When the threat of a tornado nearly breaks the wound-tight Monica, Jacob tries to placate her by telling her to bring her mother to live with them. Monica seems embarrassed to have her mother see her family’s circumstances but Grandma, Soon-ja (Yuh-Jung Youn), treats the whole situation as kind of a hoot, teaching David to play a Korean card game and swear in Korean, watching American wrestling and planting minari in the wild near a pond on the property.
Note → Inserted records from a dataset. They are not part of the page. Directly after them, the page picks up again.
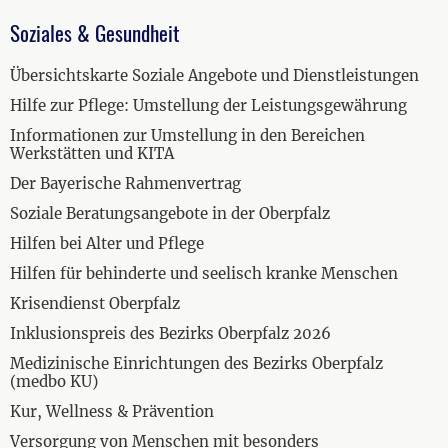
Soziales & Gesundheit
Übersichtskarte Soziale Angebote und Dienstleistungen
Hilfe zur Pflege: Umstellung der Leistungsgewährung
Informationen zur Umstellung in den Bereichen
Werkstätten und KITA
Der Bayerische Rahmenvertrag
Soziale Beratungsangebote in der Oberpfalz
Hilfen bei Alter und Pflege
Hilfen für behinderte und seelisch kranke Menschen
Krisendienst Oberpfalz
Inklusionspreis des Bezirks Oberpfalz 2026
Medizinische Einrichtungen des Bezirks Oberpfalz
(medbo KU)
Kur, Wellness & Prävention
Versorgung von Menschen mit besonders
This is such a relatable family and such a relatable story — the dad who needs to succeed beyond his nine-to-five, the mom who feels the weight of her kids’ safety and well-being, the kids torn between their American culture and their parents’ culture, the fish-out-of-water can-we-make-the-best-of-it-or-will-this-break-us scenario. I felt like I knew these characters very quickly and could see all the perspectives and life experience that went into their reactions and decisions. Monica and Jacob have several fights where you can see both sides and can empathize deeply with both of them. Han and Yeun do absolutely excellent work to show us everything about what their characters are thinking or fearing with just a look or a small gesture. The surrounding actors do good work too — Kim is so believable as David, with the exact right amount of kid fear, kid adaptability and kid mischievousness. Youn as the grandmother is also fantastic — you’re not a real grandma, David complains, which Soon-ja gleefully takes as a compliment.
The movie is also shot beautifully — you can see why Monica is aghast that this creaky trailer is the family’s new home but the movie also shows us the home and land in the same light Jacob sees it, his garden of Eden he says, only half joking, at one point.
Minari isn’t just another awards-season movie that deserves its praise; it’s a standout movie that completely immerses you in a family’s life. A+
Rated PG-13 for some thematic elements and a rude gesture, according to the MPA on filmratings.com. Written and directed by Lee Issac Chung, Minari is an hour and 55 minutes long and distributed by A24. It is available for rent.